Sixty-seven (53%) of the 126 patients were female, and the mean age (and standard deviation) was 61.7 +/- 8.6 years (range, forty-three to seventy-five years). The medial compartment was more frequently and severely involved, with 57% showing Grade-III or IV involvement, according to the system of Dougados et al. Seventy-nine patients (63%) had an unstable meniscal tear. Fifty-six patients (44%) were rated as having had a clinically important reduction in pain, as determined with the WOMAC pain scale, at two years after the arthroscopic débridement. Physicians were poor at predicting which patients would have improvement. The rate of accuracy of the fellows and staff was 54% and 59%, respectively, and their agreement was only slightly better than chance, with a kappa of 0.27 (95% confidence interval, 0.09 to 0.45). Only three variables were significantly associated with improvement: the presence of medial joint-line tenderness (p = 0.04), a positive Steinman test (p = 0.01), and the presence of an unstable meniscal tear at arthroscopy (p = 0.01).

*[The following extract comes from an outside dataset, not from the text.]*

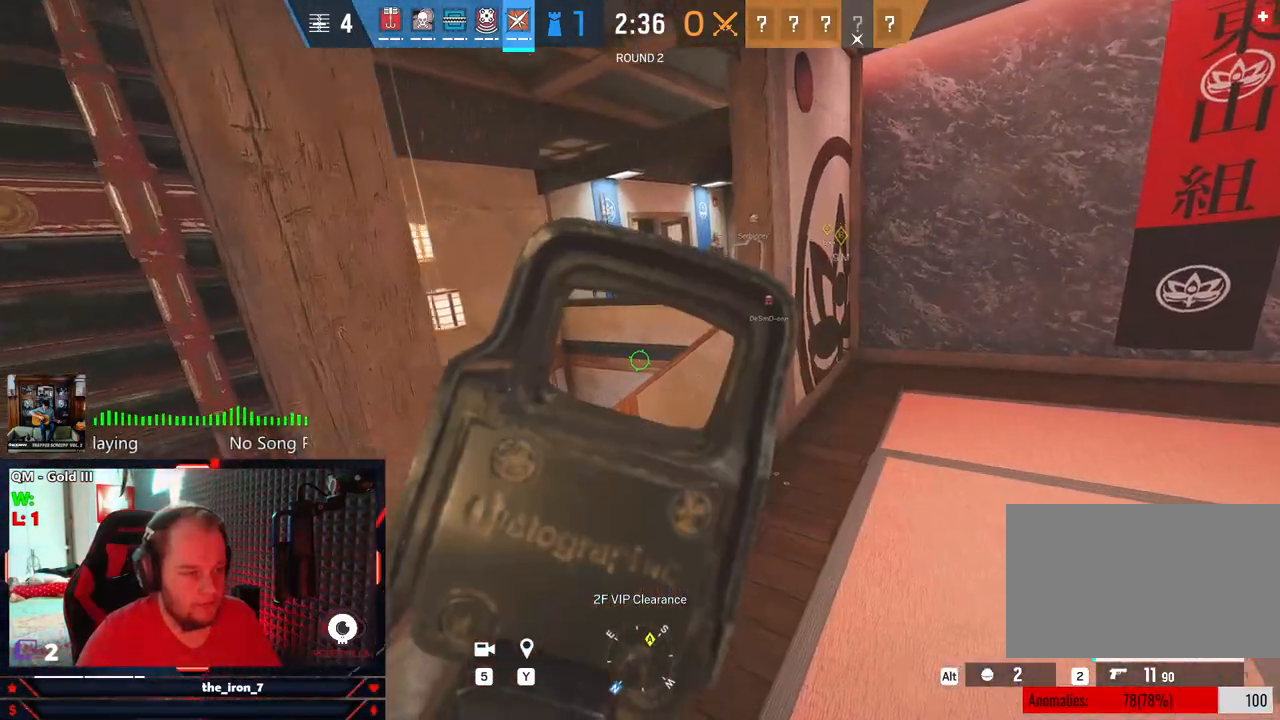
{"keys": ["q"], "mouse": [], "mouse_move": "still", "events": [[166, "mouse_right", "up"], [354, "w", "up"], [395, "e", "up"], [437, "q", "down"]]}
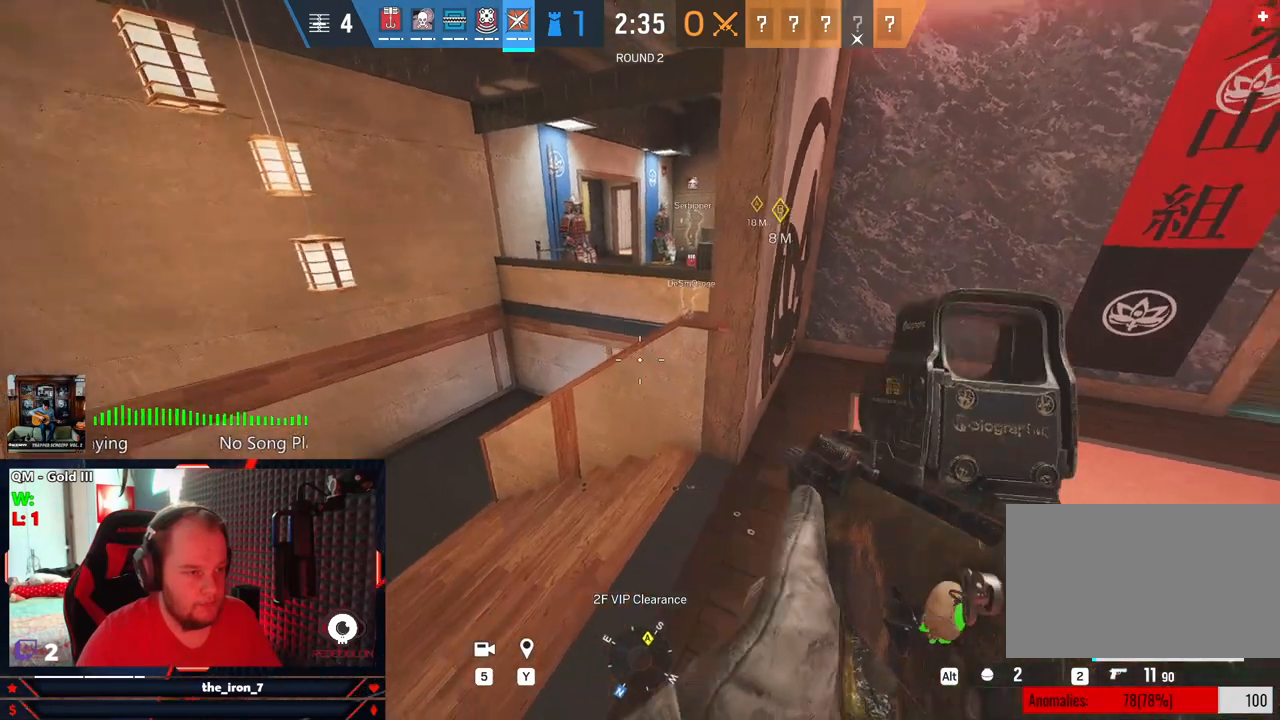
{"keys": ["a", "q"], "mouse": [], "mouse_move": "still", "events": [[41, "w", "down"], [271, "a", "down"], [500, "w", "up"]]}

The prospectively evaluated quality-of-life benefit from arthroscopic débridement of the osteoarthritic knee is less than that reported in previous retrospective surveys on satisfaction. These results may serve as a baseline for comparison against more sophisticated procedures for resurfacing of the articular cartilage. Clinical variables were only partially helpful for predicting a successful result after arthroscopic débridement, and a search for other biologic markers (such as synovial fluid) may be of benefit.


Therapeutic study, Level IV (case series [no, or historical, control group]). See p. 2 for complete description of levels of evidence.